EXTRACTED MATERIAL →
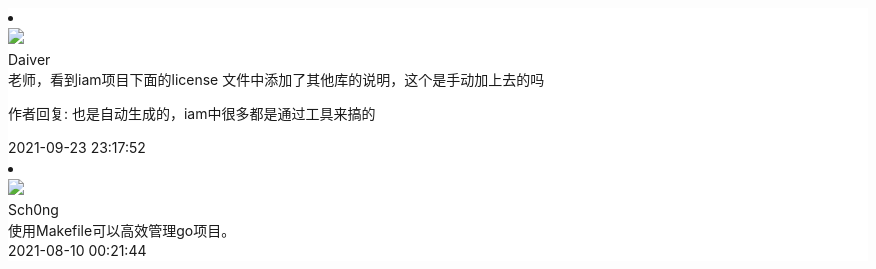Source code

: </li>
<li>
<div class="_2sjJGcOH_0"><img src="https://static001.geekbang.org/account/avatar/00/16/60/4f/db0e62b3.jpg"
  class="_3FLYR4bF_0">
<div class="_36ChpWj4_0">
  <div class="_2zFoi7sd_0"><span>Daiver</span>
  </div>
  <div class="_2_QraFYR_0">老师，看到iam项目下面的license 文件中添加了其他库的说明，这个是手动加上去的吗</div>
  <div class="_10o3OAxT_0">
    <p class="_3KxQPN3V_0">作者回复: 也是自动生成的，iam中很多都是通过工具来搞的</p>
  </div>
  <div class="_3klNVc4Z_0">
    <div class="_3Hkula0k_0">2021-09-23 23:17:52</div>
  </div>
</div>
</div>
</li>
<li>
<div class="_2sjJGcOH_0"><img src="https://static001.geekbang.org/account/avatar/00/11/7a/d2/4ba67c0c.jpg"
  class="_3FLYR4bF_0">
<div class="_36ChpWj4_0">
  <div class="_2zFoi7sd_0"><span>Sch0ng</span>
  </div>
  <div class="_2_QraFYR_0">使用Makefile可以高效管理go项目。</div>
  <div class="_10o3OAxT_0">
    
  </div>
  <div class="_3klNVc4Z_0">
    <div class="_3Hkula0k_0">2021-08-10 00:21:44</div>
  </div>
</div>
</div>
</li>
</ul>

EXERCISE → After removing the pictures, transcribe the listing above exactly.

RESPONSE BOX →
Source code

: </li>
<li>
<div class="_2sjJGcOH_0"><img src="https://static001.geekbang.org/account/avatar/00/16/60/4f/db0e62b3.jpg"
  class="_3FLYR4bF_0">
<div class="_36ChpWj4_0">
  <div class="_2zFoi7sd_0"><span>Daiver</span>
  </div>
  <div class="_2_QraFYR_0">老师，看到iam项目下面的license 文件中添加了其他库的说明，这个是手动加上去的吗</div>
  <div class="_10o3OAxT_0">
    <p class="_3KxQPN3V_0">作者回复: 也是自动生成的，iam中很多都是通过工具来搞的</p>
  </div>
  <div class="_3klNVc4Z_0">
    <div class="_3Hkula0k_0">2021-09-23 23:17:52</div>
  </div>
</div>
</div>
</li>
<li>
<div class="_2sjJGcOH_0"><img src="https://static001.geekbang.org/account/avatar/00/11/7a/d2/4ba67c0c.jpg"
  class="_3FLYR4bF_0">
<div class="_36ChpWj4_0">
  <div class="_2zFoi7sd_0"><span>Sch0ng</span>
  </div>
  <div class="_2_QraFYR_0">使用Makefile可以高效管理go项目。</div>
  <div class="_10o3OAxT_0">
    
  </div>
  <div class="_3klNVc4Z_0">
    <div class="_3Hkula0k_0">2021-08-10 00:21:44</div>
  </div>
</div>
</div>
</li>
</ul>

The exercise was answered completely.